» **PROBLEM**: Give again, exactly as written, each line of the material below starting at the line that contains "Стать автором" and ending at the line that contains "Позвонить нам". Both ends count, and no other line does.
'''
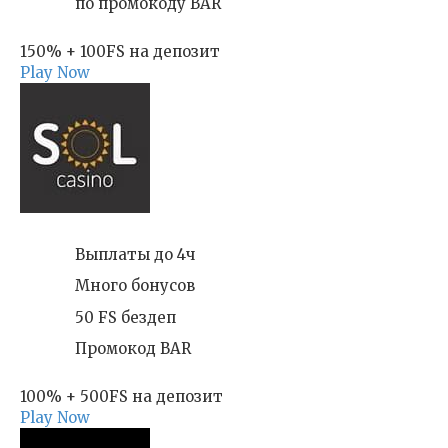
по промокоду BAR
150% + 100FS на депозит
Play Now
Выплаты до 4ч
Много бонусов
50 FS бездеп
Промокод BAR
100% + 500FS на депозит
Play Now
'''
'''
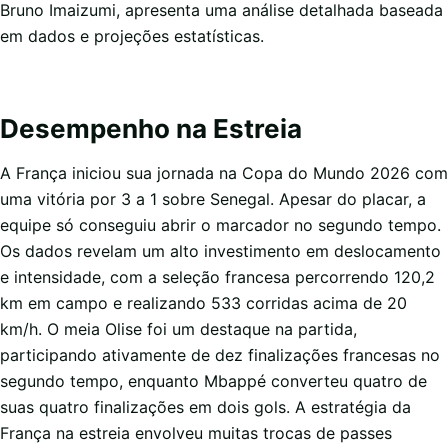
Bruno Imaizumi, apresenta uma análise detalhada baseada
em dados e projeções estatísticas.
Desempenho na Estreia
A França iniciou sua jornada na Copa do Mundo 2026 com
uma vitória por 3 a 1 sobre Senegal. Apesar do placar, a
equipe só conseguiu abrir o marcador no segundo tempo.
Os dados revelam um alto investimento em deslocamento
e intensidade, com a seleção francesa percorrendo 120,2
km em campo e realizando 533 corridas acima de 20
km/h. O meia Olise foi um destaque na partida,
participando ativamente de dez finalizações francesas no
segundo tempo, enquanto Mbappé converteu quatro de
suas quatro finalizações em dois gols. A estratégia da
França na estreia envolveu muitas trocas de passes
'''
'''
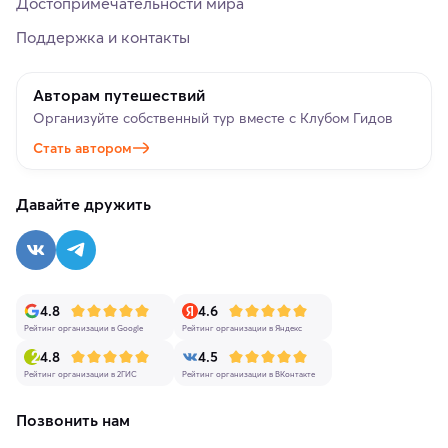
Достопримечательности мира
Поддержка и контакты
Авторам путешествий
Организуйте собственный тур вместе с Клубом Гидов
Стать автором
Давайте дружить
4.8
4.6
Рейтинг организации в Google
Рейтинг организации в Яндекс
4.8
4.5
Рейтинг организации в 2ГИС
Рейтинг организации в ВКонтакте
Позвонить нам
'''
» **RESPONSE AREA**:
Стать автором
Давайте дружить
4.8
4.6
Рейтинг организации в Google
Рейтинг организации в Яндекс
4.8
4.5
Рейтинг организации в 2ГИС
Рейтинг организации в ВКонтакте
Позвонить нам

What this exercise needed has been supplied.